**Exercise aim**: Transcribe the records below. Leave every word as it is.

**Data for processing**:
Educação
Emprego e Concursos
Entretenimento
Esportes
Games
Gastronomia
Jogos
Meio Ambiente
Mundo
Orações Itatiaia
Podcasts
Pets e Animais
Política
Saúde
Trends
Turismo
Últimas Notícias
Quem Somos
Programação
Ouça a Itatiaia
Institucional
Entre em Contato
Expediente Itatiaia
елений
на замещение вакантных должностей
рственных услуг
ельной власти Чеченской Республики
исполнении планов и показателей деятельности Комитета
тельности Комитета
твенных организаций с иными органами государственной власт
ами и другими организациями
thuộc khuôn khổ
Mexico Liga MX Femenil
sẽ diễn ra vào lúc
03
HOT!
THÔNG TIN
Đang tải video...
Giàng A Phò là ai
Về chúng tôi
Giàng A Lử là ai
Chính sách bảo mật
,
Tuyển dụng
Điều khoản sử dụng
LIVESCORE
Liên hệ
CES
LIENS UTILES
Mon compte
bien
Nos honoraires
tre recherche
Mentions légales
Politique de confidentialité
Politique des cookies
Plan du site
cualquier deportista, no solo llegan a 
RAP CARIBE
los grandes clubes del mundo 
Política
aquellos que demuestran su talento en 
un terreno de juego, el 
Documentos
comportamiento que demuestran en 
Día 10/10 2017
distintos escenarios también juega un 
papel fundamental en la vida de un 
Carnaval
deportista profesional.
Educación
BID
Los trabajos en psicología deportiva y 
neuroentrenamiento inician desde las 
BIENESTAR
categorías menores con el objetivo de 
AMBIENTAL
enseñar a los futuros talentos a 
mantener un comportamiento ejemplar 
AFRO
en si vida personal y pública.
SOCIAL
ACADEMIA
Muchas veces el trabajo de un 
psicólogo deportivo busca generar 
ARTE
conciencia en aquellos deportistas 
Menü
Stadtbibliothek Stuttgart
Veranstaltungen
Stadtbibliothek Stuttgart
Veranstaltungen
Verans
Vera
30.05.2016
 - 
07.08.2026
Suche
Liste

**Task solution**:
Educação
Emprego e Concursos
Entretenimento
Esportes
Games
Gastronomia
Jogos
Meio Ambiente
Mundo
Orações Itatiaia
Podcasts
Pets e Animais
Política
Saúde
Trends
Turismo
Últimas Notícias
Quem Somos
Programação
Ouça a Itatiaia
Institucional
Entre em Contato
Expediente Itatiaia
елений
на замещение вакантных должностей
рственных услуг
ельной власти Чеченской Республики
исполнении планов и показателей деятельности Комитета
тельности Комитета
твенных организаций с иными органами государственной власт
ами и другими организациями
thuộc khuôn khổ
Mexico Liga MX Femenil
sẽ diễn ra vào lúc
03
HOT!
THÔNG TIN
Đang tải video...
Giàng A Phò là ai
Về chúng tôi
Giàng A Lử là ai
Chính sách bảo mật
,
Tuyển dụng
Điều khoản sử dụng
LIVESCORE
Liên hệ
CES
LIENS UTILES
Mon compte
bien
Nos honoraires
tre recherche
Mentions légales
Politique de confidentialité
Politique des cookies
Plan du site
cualquier deportista, no solo llegan a 
RAP CARIBE
los grandes clubes del mundo 
Política
aquellos que demuestran su talento en 
un terreno de juego, el 
Documentos
comportamiento que demuestran en 
Día 10/10 2017
distintos escenarios también juega un 
papel fundamental en la vida de un 
Carnaval
deportista profesional.
Educación
BID
Los trabajos en psicología deportiva y 
neuroentrenamiento inician desde las 
BIENESTAR
categorías menores con el objetivo de 
AMBIENTAL
enseñar a los futuros talentos a 
mantener un comportamiento ejemplar 
AFRO
en si vida personal y pública.
SOCIAL
ACADEMIA
Muchas veces el trabajo de un 
psicólogo deportivo busca generar 
ARTE
conciencia en aquellos deportistas 
Menü
Stadtbibliothek Stuttgart
Veranstaltungen
Stadtbibliothek Stuttgart
Veranstaltungen
Verans
Vera
30.05.2016
 - 
07.08.2026
Suche
Liste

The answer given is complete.